Information shown Start Marker
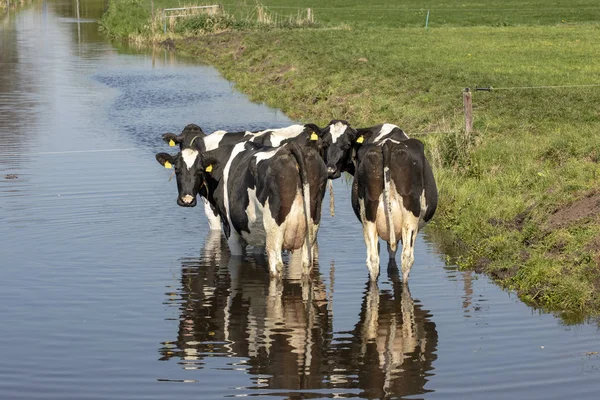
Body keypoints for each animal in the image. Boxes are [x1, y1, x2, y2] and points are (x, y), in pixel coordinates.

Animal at [155, 137, 328, 276]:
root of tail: (290, 147)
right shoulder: (258, 232)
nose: (187, 200)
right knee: (306, 263)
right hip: (310, 227)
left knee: (276, 265)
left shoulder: (231, 229)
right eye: (177, 170)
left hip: (275, 229)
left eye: (199, 171)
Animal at [318, 120, 436, 280]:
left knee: (373, 260)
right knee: (405, 259)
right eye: (325, 143)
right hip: (409, 218)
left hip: (369, 215)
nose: (330, 170)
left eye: (347, 144)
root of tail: (387, 144)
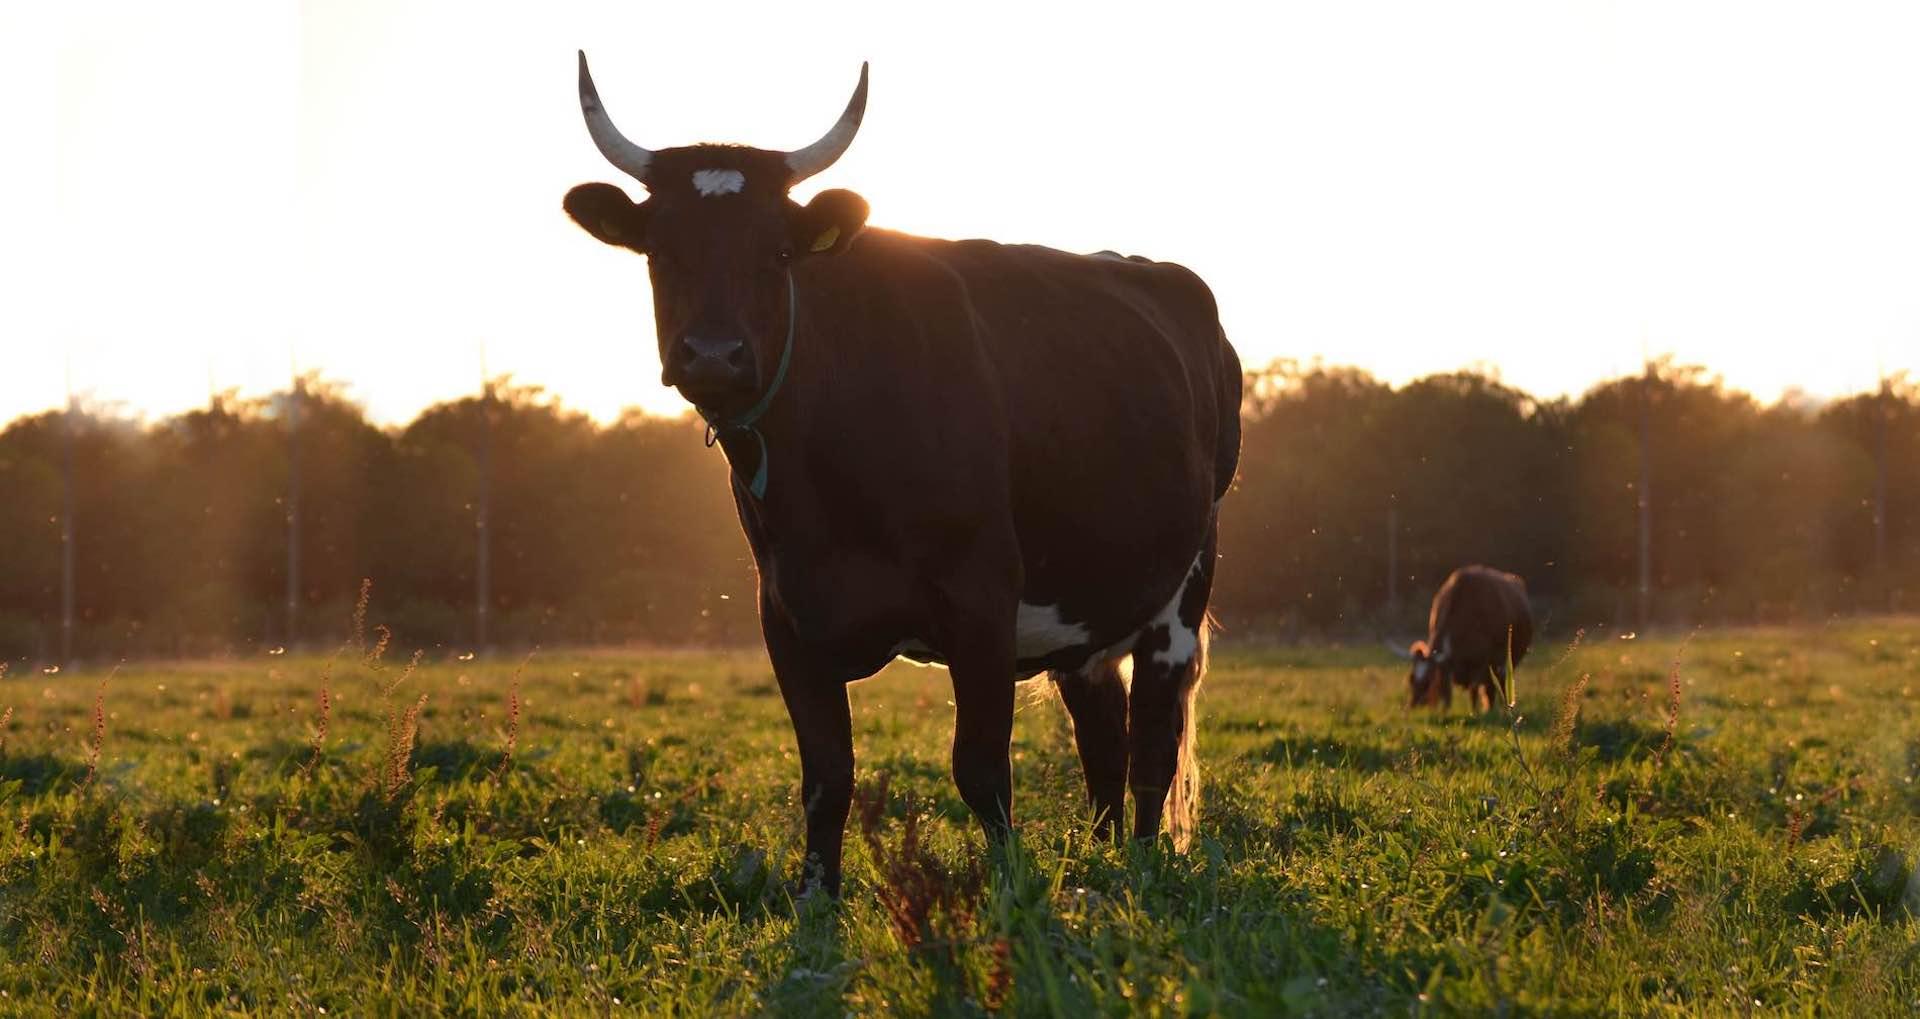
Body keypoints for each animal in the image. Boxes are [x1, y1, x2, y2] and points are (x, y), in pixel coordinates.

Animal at [556, 57, 1244, 901]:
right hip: (1088, 611)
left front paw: (1010, 884)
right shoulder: (786, 618)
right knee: (1102, 737)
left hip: (1183, 585)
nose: (713, 355)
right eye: (660, 251)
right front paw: (816, 894)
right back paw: (1102, 858)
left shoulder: (981, 598)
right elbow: (827, 775)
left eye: (777, 253)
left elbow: (980, 768)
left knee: (1150, 739)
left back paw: (1142, 862)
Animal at [1397, 568, 1528, 710]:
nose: (1413, 704)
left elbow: (1473, 690)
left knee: (1498, 686)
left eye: (1429, 681)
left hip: (1506, 663)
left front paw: (1474, 712)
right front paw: (1444, 711)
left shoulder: (1481, 663)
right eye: (1411, 679)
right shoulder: (1447, 666)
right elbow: (1446, 691)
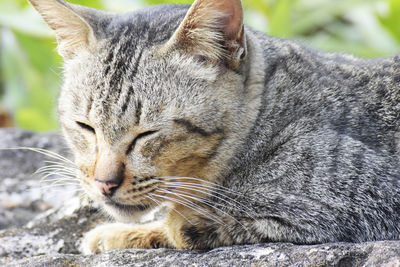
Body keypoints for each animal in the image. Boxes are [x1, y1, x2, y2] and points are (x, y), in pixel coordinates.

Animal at [28, 0, 400, 255]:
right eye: (85, 126)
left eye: (147, 133)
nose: (104, 184)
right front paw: (123, 232)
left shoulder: (359, 199)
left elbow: (183, 224)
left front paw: (128, 231)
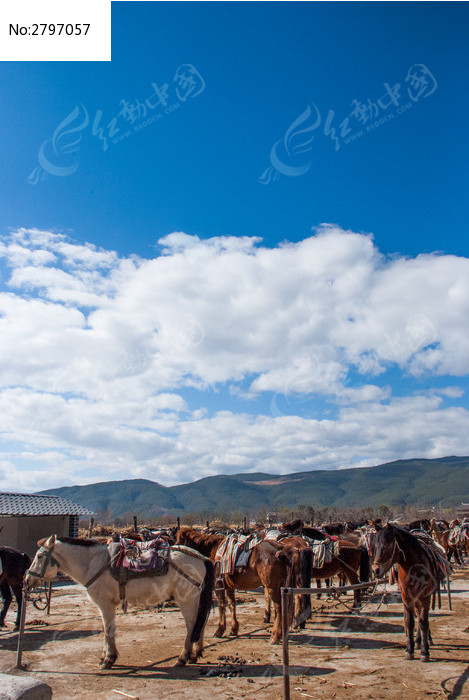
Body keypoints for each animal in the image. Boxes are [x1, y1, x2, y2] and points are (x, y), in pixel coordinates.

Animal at [25, 536, 214, 668]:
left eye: (40, 556)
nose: (27, 580)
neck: (93, 563)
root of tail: (201, 557)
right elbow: (106, 630)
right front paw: (105, 656)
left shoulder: (105, 605)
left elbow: (108, 630)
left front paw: (108, 660)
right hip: (195, 600)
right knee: (200, 623)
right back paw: (196, 654)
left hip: (186, 600)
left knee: (192, 626)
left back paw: (183, 658)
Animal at [176, 528, 308, 644]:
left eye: (179, 541)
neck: (214, 549)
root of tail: (283, 549)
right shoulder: (229, 587)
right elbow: (232, 605)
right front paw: (234, 629)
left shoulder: (218, 585)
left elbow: (221, 606)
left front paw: (220, 630)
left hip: (272, 588)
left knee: (279, 609)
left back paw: (275, 636)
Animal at [372, 524, 444, 660]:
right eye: (376, 546)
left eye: (388, 545)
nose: (375, 570)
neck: (414, 568)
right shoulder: (407, 597)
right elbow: (409, 622)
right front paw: (409, 650)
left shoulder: (425, 597)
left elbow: (423, 622)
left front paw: (425, 652)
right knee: (416, 614)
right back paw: (418, 642)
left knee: (422, 618)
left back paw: (426, 640)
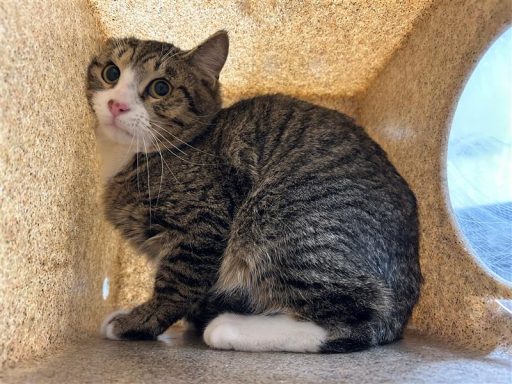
Information shown End Marker
*Work required*. The copy must start at the line containing "left eye: (388, 545)" and end at the last line of the data, matching each line exactly. It must hold no pictures.

*Result for this task*.
left eye: (388, 545)
nose: (375, 570)
neck: (414, 568)
right shoulder: (407, 597)
right elbow: (409, 622)
right front paw: (409, 650)
left shoulder: (425, 597)
left elbow: (423, 622)
left front paw: (425, 652)
right knee: (416, 614)
right back paw: (418, 642)
left knee: (422, 618)
left back paw: (426, 640)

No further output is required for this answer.